Write out, without any change, the lines in the material below that run from the line with "の2つの寮があり、以下の入居基準を満た" through the line with "オンライン(Google meets)", both included.

[[ MATERIAL PROVIDED open ]]

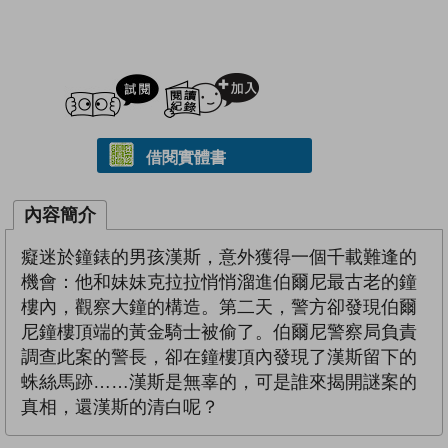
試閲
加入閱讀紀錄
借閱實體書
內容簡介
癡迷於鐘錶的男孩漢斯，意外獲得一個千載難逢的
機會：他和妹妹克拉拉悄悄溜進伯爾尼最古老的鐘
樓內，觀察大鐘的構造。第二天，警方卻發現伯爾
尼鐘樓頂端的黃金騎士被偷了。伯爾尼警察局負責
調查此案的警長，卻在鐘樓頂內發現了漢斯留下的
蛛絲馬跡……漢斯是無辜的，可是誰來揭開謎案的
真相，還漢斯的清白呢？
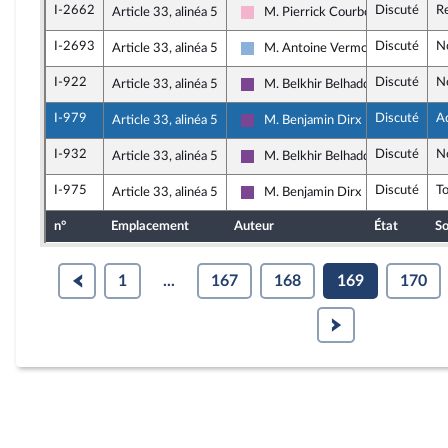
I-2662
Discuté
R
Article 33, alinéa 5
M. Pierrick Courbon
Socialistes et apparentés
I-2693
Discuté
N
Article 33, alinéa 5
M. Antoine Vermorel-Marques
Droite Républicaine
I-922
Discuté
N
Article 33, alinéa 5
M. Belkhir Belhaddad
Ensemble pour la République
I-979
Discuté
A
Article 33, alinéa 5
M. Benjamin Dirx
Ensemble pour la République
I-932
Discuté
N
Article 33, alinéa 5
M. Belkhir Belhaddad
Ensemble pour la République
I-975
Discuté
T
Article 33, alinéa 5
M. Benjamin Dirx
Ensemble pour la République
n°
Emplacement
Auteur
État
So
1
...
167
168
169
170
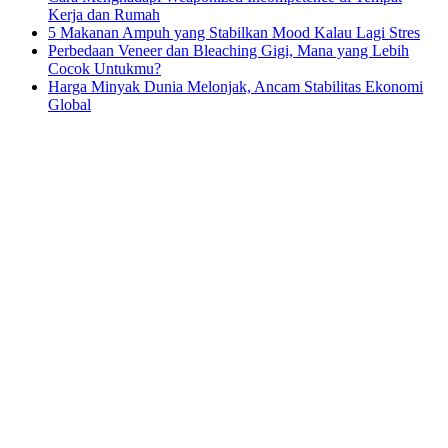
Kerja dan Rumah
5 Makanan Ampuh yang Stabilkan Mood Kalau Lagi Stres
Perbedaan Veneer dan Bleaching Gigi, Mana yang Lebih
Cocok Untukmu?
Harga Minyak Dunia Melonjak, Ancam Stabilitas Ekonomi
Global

[[ MATERIAL PROVIDED closed ]]
[[ MATERIAL PROVIDED open ]]

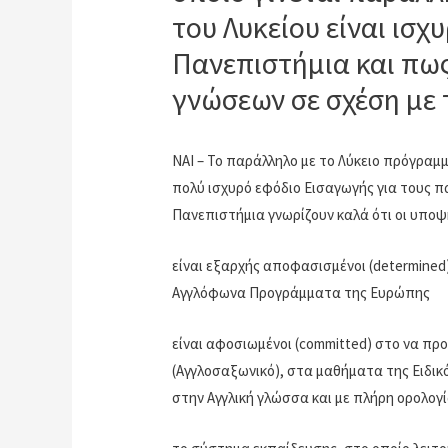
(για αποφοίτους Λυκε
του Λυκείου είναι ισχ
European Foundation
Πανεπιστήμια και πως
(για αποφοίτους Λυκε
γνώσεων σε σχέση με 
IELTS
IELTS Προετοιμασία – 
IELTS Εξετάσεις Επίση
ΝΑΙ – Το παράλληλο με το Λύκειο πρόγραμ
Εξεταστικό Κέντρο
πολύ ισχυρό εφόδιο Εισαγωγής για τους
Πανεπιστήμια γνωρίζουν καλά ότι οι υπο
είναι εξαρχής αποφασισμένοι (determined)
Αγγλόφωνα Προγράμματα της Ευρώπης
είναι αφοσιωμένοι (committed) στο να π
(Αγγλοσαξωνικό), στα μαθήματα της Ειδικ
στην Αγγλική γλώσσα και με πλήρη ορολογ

[[ MATERIAL PROVIDED closed ]]
[[ MATERIAL PROVIDED open ]]

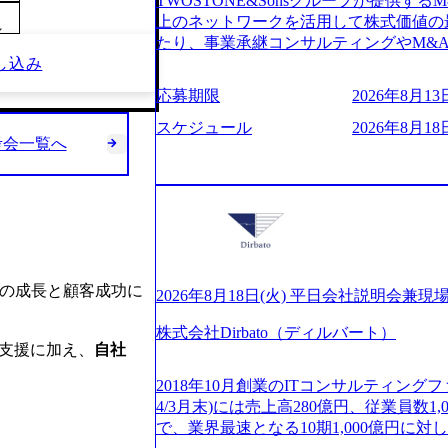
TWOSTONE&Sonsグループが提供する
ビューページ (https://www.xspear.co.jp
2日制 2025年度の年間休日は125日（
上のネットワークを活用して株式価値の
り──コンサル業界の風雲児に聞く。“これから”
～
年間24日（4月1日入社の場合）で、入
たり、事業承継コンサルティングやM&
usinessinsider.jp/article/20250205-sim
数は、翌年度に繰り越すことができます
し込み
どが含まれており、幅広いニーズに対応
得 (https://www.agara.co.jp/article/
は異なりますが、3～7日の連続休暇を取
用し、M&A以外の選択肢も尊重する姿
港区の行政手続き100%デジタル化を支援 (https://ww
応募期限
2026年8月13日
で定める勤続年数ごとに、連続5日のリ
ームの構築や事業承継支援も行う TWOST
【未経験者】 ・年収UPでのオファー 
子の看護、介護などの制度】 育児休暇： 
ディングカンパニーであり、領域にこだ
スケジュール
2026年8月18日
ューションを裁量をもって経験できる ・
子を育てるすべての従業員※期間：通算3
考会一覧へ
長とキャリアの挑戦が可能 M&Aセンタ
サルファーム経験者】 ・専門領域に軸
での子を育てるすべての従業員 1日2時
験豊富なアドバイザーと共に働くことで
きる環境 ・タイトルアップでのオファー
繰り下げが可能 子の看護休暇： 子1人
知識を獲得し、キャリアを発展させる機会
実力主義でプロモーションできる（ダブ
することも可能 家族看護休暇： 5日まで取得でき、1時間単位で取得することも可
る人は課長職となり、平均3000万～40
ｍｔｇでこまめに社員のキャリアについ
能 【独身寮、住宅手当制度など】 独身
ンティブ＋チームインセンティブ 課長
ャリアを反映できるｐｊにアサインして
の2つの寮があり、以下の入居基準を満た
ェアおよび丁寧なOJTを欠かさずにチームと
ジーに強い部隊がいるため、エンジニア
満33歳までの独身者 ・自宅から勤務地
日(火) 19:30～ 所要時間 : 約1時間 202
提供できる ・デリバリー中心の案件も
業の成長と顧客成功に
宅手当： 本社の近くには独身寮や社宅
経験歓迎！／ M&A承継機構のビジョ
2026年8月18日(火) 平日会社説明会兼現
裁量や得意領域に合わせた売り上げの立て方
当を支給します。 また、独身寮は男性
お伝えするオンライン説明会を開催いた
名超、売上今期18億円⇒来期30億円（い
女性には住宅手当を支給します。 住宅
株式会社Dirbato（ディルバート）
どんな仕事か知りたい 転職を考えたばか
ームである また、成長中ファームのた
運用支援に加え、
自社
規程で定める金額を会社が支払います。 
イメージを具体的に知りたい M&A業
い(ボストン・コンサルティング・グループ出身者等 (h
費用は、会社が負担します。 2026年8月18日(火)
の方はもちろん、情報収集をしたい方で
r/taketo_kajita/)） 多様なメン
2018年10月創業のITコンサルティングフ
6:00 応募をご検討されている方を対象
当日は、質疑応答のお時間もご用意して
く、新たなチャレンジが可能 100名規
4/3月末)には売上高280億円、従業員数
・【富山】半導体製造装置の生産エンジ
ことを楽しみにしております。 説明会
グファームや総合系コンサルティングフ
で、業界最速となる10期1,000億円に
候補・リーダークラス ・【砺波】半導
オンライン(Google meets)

[[ MATERIAL PROVIDED closed ]]

EXERCISE SOLUTION:
の2つの寮があり、以下の入居基準を満た
ェアおよび丁寧なOJTを欠かさずにチームと
ジーに強い部隊がいるため、エンジニア
満33歳までの独身者 ・自宅から勤務地
日(火) 19:30～ 所要時間 : 約1時間 202
提供できる ・デリバリー中心の案件も
業の成長と顧客成功に
宅手当： 本社の近くには独身寮や社宅
経験歓迎！／ M&A承継機構のビジョ
2026年8月18日(火) 平日会社説明会兼現
裁量や得意領域に合わせた売り上げの立て方
当を支給します。 また、独身寮は男性
お伝えするオンライン説明会を開催いた
名超、売上今期18億円⇒来期30億円（い
女性には住宅手当を支給します。 住宅
株式会社Dirbato（ディルバート）
どんな仕事か知りたい 転職を考えたばか
ームである また、成長中ファームのた
運用支援に加え、
自社
規程で定める金額を会社が支払います。 
イメージを具体的に知りたい M&A業
い(ボストン・コンサルティング・グループ出身者等 (h
費用は、会社が負担します。 2026年8月18日(火)
の方はもちろん、情報収集をしたい方で
r/taketo_kajita/)） 多様なメン
2018年10月創業のITコンサルティングフ
6:00 応募をご検討されている方を対象
当日は、質疑応答のお時間もご用意して
く、新たなチャレンジが可能 100名規
4/3月末)には売上高280億円、従業員数
・【富山】半導体製造装置の生産エンジ
ことを楽しみにしております。 説明会
グファームや総合系コンサルティングフ
で、業界最速となる10期1,000億円に
候補・リーダークラス ・【砺波】半導
オンライン(Google meets)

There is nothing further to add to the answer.